The mechanism of the abuse is central to understanding why the case reverberated the way it did.
Chasing Horse presented himself publicly as a Lakota medicine man, a spiritual leader with authority rooted in Indigenous tradition. His followers, known as “The Circle,” organized themselves around that authority.
Prosecutors argued at trial that he weaponized that role systematically, exploiting cultural traditions and spiritual beliefs as tools of predation.
He did not simply commit crimes. He built a structure of trust and then violated it at its most intimate level.
Judge Peterson named this directly in her remarks before sentencing. “You preyed on these women’s trusts and their spirituality,” she said.
Her framing was not about the specific acts alone but about the exploitation of something sacred, the relationship between a spiritual leader and the people who trusted him.
That exploitation, she made clear, was what she held most significant in the evidence before her.

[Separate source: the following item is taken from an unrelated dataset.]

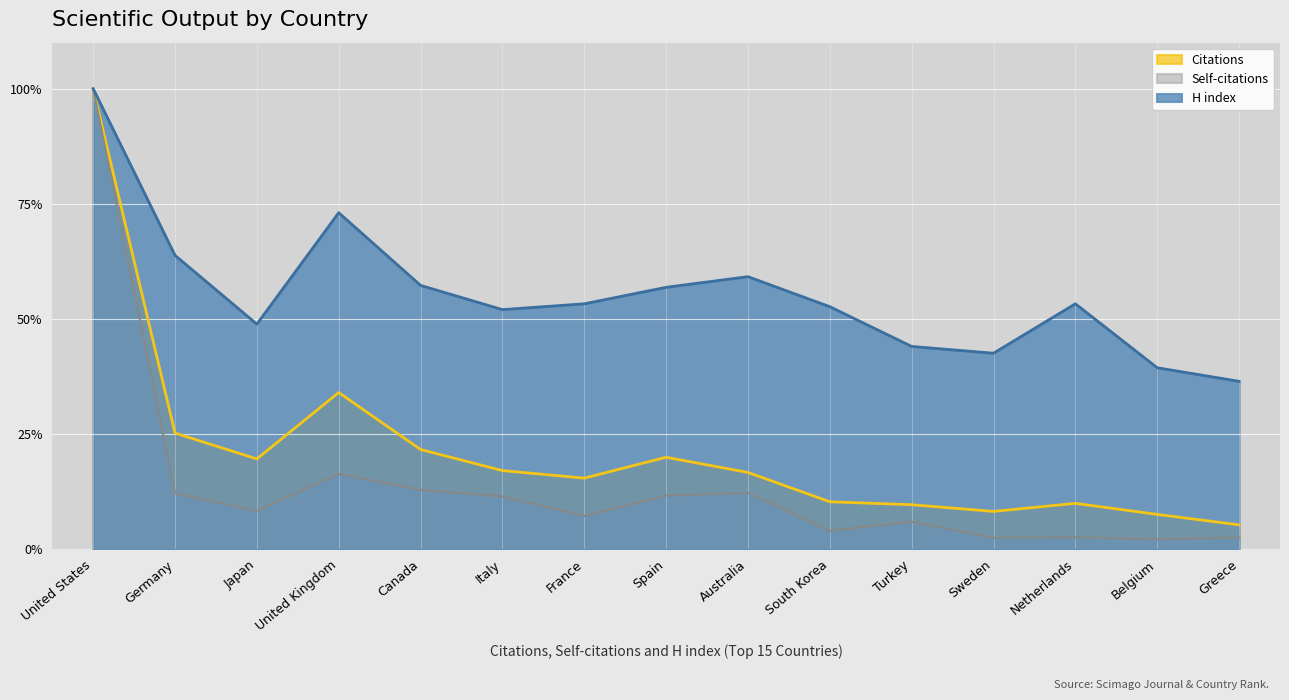

What is the value of the H index point at the 1st from the left?

1.0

The trial unfolded in a larger context that the verdict has deepened rather than closed. Violence against Native women and girls has been described by advocates, law enforcement and federal authorities as one of the most chronically underreported and under-prosecuted categories of crime in the United States.
The second alleged victim in this case tried to report Chasing Horse’s assault in 2014 and was turned away.
She had to wait more than a decade for the legal system to catch up to what she told it.
The sentencing represents the conclusion of one legal chapter, but the advocates who have followed this case closely describe it as more prologue than epilogue for the broader issue.
The Arrest That Changed Things
Chasing Horse was first arrested and indicted in North Las Vegas in January 2023. The arrest did not go quietly. It reverberated, in the description of those covering Indian Country, through Native communities across the United States and Canada. Law enforcement in Montana and Canada reopened cases and issued warrants.
Chasing Horse currently faces outstanding warrants in both jurisdictions. Cases that had been filed, delayed or dismissed were reconsidered in the wake of the Las Vegas arrest.
The Las Vegas conviction and sentence do not resolve those outstanding matters.
Clark County District Attorney Steve Wolfson addressed the sentencing outcome in direct terms.
“This outcome reflects the strength of the victims who came forward, the tireless work of law enforcement, and all others involved,” he said. “My office remains committed to protecting the most vulnerable members of our community.”
Who Was Nathan Chasing Horse?
Chasing Horse grew up on the Rosebud Reservation in South Dakota, home to the Sicangu Sioux, one of the seven tribes of the Lakota Nation.
He became widely known at a young age for his role as Smiles a Lot — a young Lakota boy, in “Dances with Wolves,” Kevin Costner’s 1990 film that won seven Academy Awards including Best Picture.
The film was notable at the time for its prominent use of Native American actors and its attempt to depict Lakota culture with more nuance than Hollywood had historically attempted. It remains one of the most seen depictions of Indigenous life in American cinema.
That visibility, earned in a film celebrated for representing Indigenous people, became part of how Chasing Horse built his reputation as a medicine man and community figure.
The distance between Smiles a Lot and the person described in the Las Vegas courtroom is the distance the victims and their families have had to carry.
He is 49. The sentence is life. The minimum before any parole consideration is 37 years.
When the hearing ended, the courtroom applauded.